November 02, 2012 | About:

The Estee Lauder Companies Inc. (NYSE:EL) filed Quarterly Report for the period ended 2012-09-30.

Estee Lauder Cos Inc has a market cap of $23.54 billion; its shares were traded at around $60.65 with a P/E ratio of 26.8 and P/S ratio of 2.4. The dividend yield of Estee Lauder Cos Inc stocks is 0.9%. Estee Lauder Cos Inc had an annual average earning growth of 6.9% over the past 10 years. GuruFocus rated Estee Lauder Cos Inc the business predictability rank of 3-star.

Highlight of Business Operations:

During the three months ended September 30, 2011, we recorded adjustments to reflect revised estimates of then-anticipated sales returns associated with prior initiatives. Other charges in connection with the implementation of the Program primarily relate to consulting and other professional services.

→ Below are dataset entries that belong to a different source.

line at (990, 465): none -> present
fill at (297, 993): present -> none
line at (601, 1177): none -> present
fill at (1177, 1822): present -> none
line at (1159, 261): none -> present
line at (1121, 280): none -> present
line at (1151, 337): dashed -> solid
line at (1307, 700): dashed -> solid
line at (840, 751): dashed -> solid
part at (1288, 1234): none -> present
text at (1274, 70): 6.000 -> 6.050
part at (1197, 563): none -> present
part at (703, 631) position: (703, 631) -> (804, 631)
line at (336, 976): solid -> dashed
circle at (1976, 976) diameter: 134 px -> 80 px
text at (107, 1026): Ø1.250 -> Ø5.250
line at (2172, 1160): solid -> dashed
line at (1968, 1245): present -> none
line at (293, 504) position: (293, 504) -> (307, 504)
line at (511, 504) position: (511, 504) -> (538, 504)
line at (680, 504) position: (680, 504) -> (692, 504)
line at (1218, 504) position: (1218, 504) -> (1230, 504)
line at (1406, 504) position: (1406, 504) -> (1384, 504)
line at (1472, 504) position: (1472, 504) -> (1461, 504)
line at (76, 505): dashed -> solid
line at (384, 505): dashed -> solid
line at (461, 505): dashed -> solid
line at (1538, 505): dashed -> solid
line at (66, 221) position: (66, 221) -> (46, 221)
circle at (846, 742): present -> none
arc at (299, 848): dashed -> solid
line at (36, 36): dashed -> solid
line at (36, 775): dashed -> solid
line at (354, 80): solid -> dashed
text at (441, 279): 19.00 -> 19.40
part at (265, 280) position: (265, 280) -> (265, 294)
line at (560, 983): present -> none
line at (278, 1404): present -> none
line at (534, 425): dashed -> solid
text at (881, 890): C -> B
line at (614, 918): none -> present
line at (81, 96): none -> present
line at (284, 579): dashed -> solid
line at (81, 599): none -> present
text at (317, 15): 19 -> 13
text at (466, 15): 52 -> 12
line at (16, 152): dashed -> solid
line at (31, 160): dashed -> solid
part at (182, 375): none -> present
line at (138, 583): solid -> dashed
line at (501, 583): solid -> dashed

Operating income increased 12%, or $52.0 million, to $482.0 million. Operating margin improved to 18.9% of net sales as compared with 17.4% in the prior-year period, reflecting our higher gross margin and the decrease in our operating expense margin, as previously discussed. The following discussions of Operating Results by Product Categories and Geographic Regions exclude the impact of total returns and charges associated with restructuring activities of $0.4 million, or less than 1% of net sales, for the three months ended September 30, 2012 and $4.1 million, or less than 1% of net sales, for the three months ended September 30, 2011. We believe the following analysis of operating results better reflects the manner in which we conduct and view our business.

Net cash used for operating activities was $125.2 million during the three months ended September 30, 2012 as compared with $36.2 million in the prior-year period. The increase in cash flows used for operating activities primarily reflected unfavorable changes in levels of accounts payable due to the timing of payments. This change also reflected an increase in the levels of inventory in line with forecasted sales activity to ensure acceptable service levels, as well as the building of safety stock for our upcoming implementation of SAP as part of our strategic modernization initiative at certain affiliates. In addition, accounts receivable increased due to the timing of shipments and the timing of collections. These changes were partially offset by an increase in other liabilities primarily due to the timing of advertising, merchandising and sampling activities.